There is growing evidence for the familiality of pediatric bipolar disorder (BPD) and its association with impairments on measures of processing speed, verbal learning and 'executive' functions. The current study investigated whether these neurocognitive impairments index the familial risk underlying the diagnosis.


Subjects were 170 youth with BPD (mean age 12.3 years), their 118 non-mood-disordered siblings and 79 non-mood-disordered controls. Groups were compared on a battery of neuropsychological tests from the Wechsler Intelligence Scales, the Stroop Color Word Test, the Wisconsin Card Sorting Test (WCST), the Rey-Osterrieth Complex Figure (ROCF), an auditory working memory Continuous Performance Test (CPT) and the California Verbal Learning Test-Children's Version (CVLT-C). Measures were factor analyzed for data reduction purposes. All analyses controlled for age, sex and attention-deficit/hyperactivity disorder (ADHD).

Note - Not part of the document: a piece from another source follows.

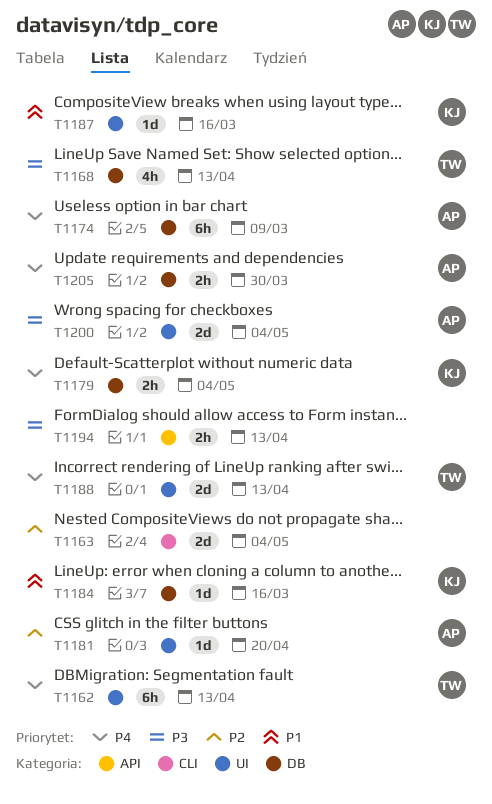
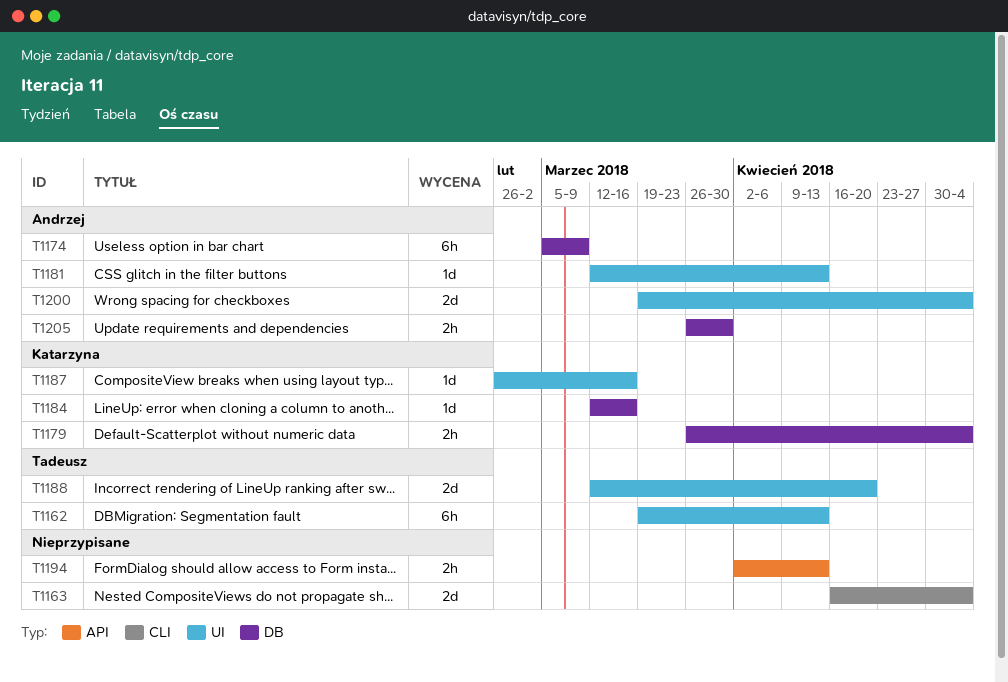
T1168: present -> none
T1181, due: Apr 20 -> Apr 13
T1188, due: Apr 13 -> Apr 20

Principal components analyses with a promax rotation yielded three factors reflecting: (1) processing speed/verbal learning, (2) working memory/interference control and (3) abstract problem solving. The CPT working memory measure with interference filtering demands (WM INT) was only administered to subjects aged > or =12 years and was therefore analyzed separately. BPD youth showed impairments versus controls and unaffected relatives on all three factors and on the WM INT. Unaffected relatives exhibited impairments versus controls on the abstract problem-solving factor and the WM INT. They also showed a statistical trend (p=0.07) towards worse performance on the working memory/interference control factor.


Neurocognitive impairments in executive functions may reflect the familial neurobiological risk mechanisms underlying pediatric BPD and may have utility as endophenotypes in molecular genetic studies of the condition.